| Study material |
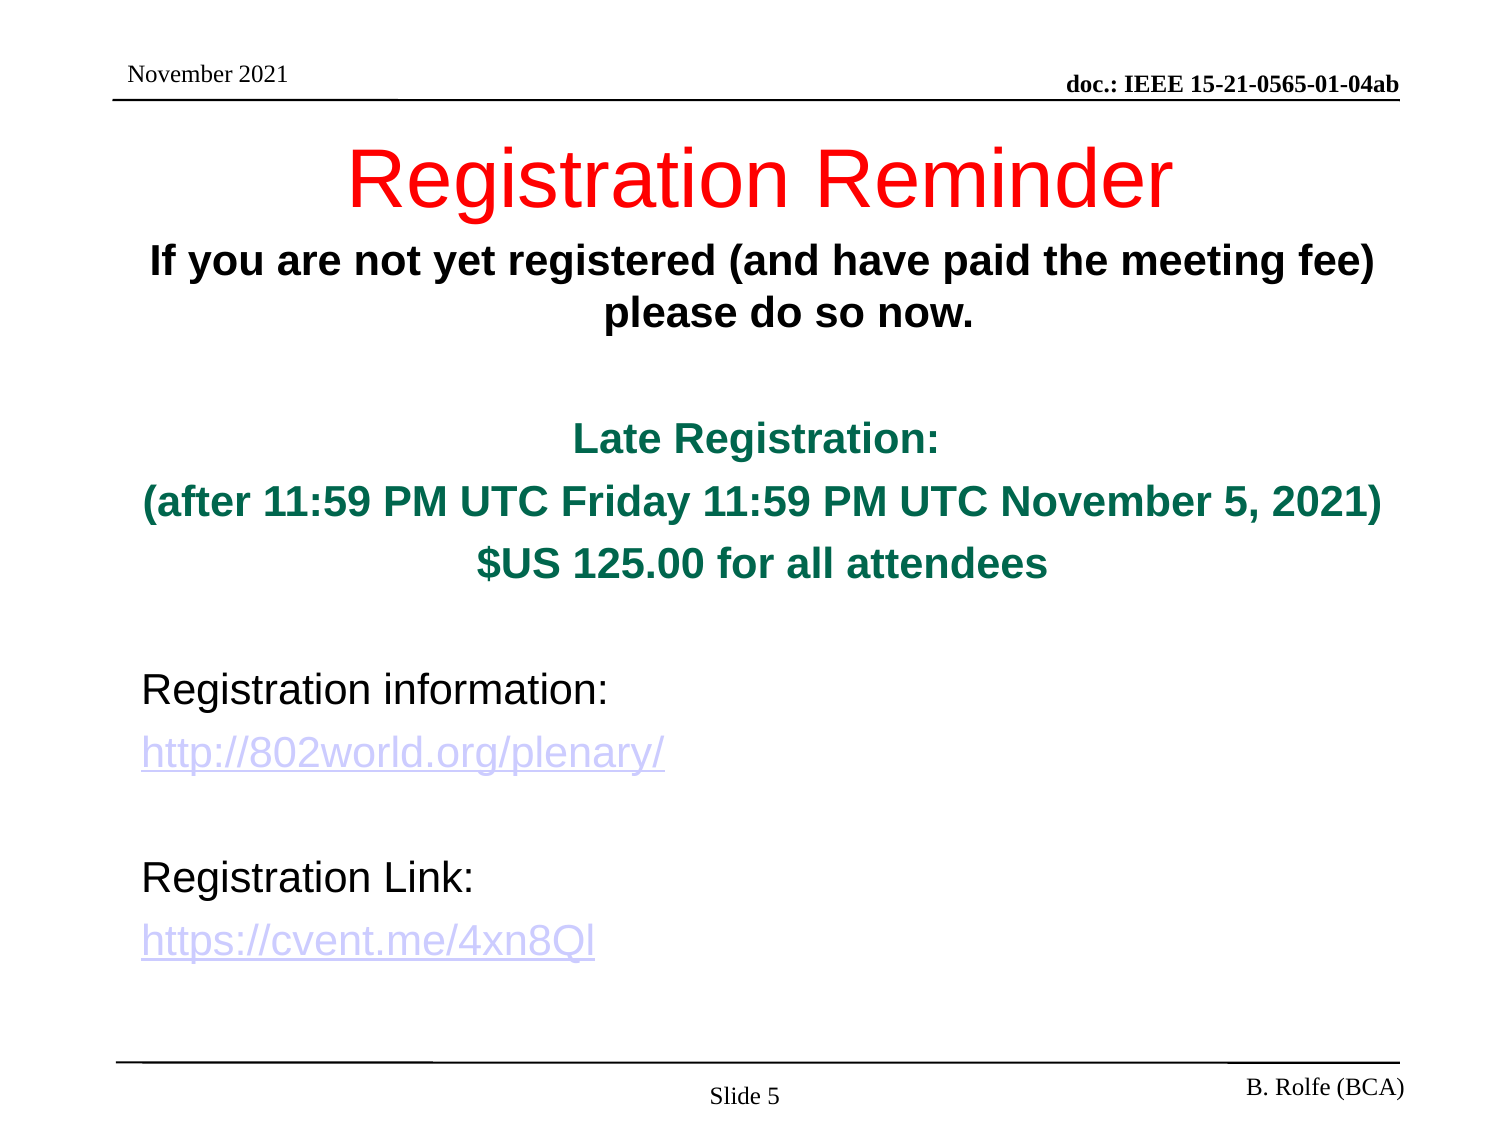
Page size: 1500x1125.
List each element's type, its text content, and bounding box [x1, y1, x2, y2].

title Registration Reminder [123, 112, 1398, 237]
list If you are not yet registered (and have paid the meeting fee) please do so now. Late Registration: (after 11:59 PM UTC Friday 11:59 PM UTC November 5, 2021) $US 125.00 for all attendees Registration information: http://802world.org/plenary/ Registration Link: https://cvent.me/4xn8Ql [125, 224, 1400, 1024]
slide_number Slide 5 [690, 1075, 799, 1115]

| What you should do |
Repeat the data above word for word, without pictures.

| Reply to the task |
Page size: 1500x1125.
List each element's type, its text content, and bounding box [x1, y1, x2, y2].

title Registration Reminder [123, 112, 1398, 237]
list If you are not yet registered (and have paid the meeting fee) please do so now. Late Registration: (after 11:59 PM UTC Friday 11:59 PM UTC November 5, 2021) $US 125.00 for all attendees Registration information: http://802world.org/plenary/ Registration Link: https://cvent.me/4xn8Ql [125, 224, 1400, 1024]
slide_number Slide 5 [690, 1075, 799, 1115]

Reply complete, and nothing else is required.